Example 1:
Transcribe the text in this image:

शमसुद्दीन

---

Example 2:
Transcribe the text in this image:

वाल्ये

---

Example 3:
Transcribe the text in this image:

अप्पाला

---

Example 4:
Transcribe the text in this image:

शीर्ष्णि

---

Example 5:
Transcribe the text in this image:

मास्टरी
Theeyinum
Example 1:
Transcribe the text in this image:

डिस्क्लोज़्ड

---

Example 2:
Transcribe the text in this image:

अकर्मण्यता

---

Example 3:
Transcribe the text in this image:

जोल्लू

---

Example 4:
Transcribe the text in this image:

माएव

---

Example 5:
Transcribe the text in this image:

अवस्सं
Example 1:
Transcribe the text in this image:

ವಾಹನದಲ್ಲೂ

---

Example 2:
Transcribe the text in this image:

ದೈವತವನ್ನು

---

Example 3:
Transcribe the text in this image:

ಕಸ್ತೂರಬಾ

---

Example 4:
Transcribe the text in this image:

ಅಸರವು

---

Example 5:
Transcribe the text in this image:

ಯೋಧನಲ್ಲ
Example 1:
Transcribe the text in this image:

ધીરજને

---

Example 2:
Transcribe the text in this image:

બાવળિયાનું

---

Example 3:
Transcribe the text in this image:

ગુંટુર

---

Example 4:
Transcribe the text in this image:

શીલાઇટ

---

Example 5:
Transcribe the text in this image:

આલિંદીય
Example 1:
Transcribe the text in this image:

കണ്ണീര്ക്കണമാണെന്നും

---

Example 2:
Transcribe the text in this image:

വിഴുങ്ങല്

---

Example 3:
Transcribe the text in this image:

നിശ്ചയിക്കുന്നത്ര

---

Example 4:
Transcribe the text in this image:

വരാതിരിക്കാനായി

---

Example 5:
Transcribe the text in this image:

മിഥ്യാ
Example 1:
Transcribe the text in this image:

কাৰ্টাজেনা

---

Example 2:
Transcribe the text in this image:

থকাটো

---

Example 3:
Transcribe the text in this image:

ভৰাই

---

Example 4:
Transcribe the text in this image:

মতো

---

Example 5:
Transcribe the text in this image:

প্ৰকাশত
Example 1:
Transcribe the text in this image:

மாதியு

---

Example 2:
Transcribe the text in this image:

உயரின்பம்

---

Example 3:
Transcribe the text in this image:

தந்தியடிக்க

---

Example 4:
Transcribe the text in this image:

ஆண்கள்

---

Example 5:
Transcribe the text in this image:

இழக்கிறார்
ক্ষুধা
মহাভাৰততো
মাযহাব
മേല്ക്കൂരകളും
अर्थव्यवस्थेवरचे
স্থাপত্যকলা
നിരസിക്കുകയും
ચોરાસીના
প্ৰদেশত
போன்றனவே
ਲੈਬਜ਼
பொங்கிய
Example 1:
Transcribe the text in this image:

= = = = =

• Problem to work on: Retype every entry above, word for word.

• Worked solution:
Example 1:
Transcribe the text in this image:

शमसुद्दीन

---

Example 2:
Transcribe the text in this image:

वाल्ये

---

Example 3:
Transcribe the text in this image:

अप्पाला

---

Example 4:
Transcribe the text in this image:

शीर्ष्णि

---

Example 5:
Transcribe the text in this image:

मास्टरी
Theeyinum
Example 1:
Transcribe the text in this image:

डिस्क्लोज़्ड

---

Example 2:
Transcribe the text in this image:

अकर्मण्यता

---

Example 3:
Transcribe the text in this image:

जोल्लू

---

Example 4:
Transcribe the text in this image:

माएव

---

Example 5:
Transcribe the text in this image:

अवस्सं
Example 1:
Transcribe the text in this image:

ವಾಹನದಲ್ಲೂ

---

Example 2:
Transcribe the text in this image:

ದೈವತವನ್ನು

---

Example 3:
Transcribe the text in this image:

ಕಸ್ತೂರಬಾ

---

Example 4:
Transcribe the text in this image:

ಅಸರವು

---

Example 5:
Transcribe the text in this image:

ಯೋಧನಲ್ಲ
Example 1:
Transcribe the text in this image:

ધીરજને

---

Example 2:
Transcribe the text in this image:

બાવળિયાનું

---

Example 3:
Transcribe the text in this image:

ગુંટુર

---

Example 4:
Transcribe the text in this image:

શીલાઇટ

---

Example 5:
Transcribe the text in this image:

આલિંદીય
Example 1:
Transcribe the text in this image:

കണ്ണീര്ക്കണമാണെന്നും

---

Example 2:
Transcribe the text in this image:

വിഴുങ്ങല്

---

Example 3:
Transcribe the text in this image:

നിശ്ചയിക്കുന്നത്ര

---

Example 4:
Transcribe the text in this image:

വരാതിരിക്കാനായി

---

Example 5:
Transcribe the text in this image:

മിഥ്യാ
Example 1:
Transcribe the text in this image:

কাৰ্টাজেনা

---

Example 2:
Transcribe the text in this image:

থকাটো

---

Example 3:
Transcribe the text in this image:

ভৰাই

---

Example 4:
Transcribe the text in this image:

মতো

---

Example 5:
Transcribe the text in this image:

প্ৰকাশত
Example 1:
Transcribe the text in this image:

மாதியு

---

Example 2:
Transcribe the text in this image:

உயரின்பம்

---

Example 3:
Transcribe the text in this image:

தந்தியடிக்க

---

Example 4:
Transcribe the text in this image:

ஆண்கள்

---

Example 5:
Transcribe the text in this image:

இழக்கிறார்
ক্ষুধা
মহাভাৰততো
মাযহাব
മേല്ക്കൂരകളും
अर्थव्यवस्थेवरचे
স্থাপত্যকলা
നിരസിക്കുകയും
ચોરાસીના
প্ৰদেশত
போன்றனவே
ਲੈਬਜ਼
பொங்கிய
Example 1:
Transcribe the text in this image:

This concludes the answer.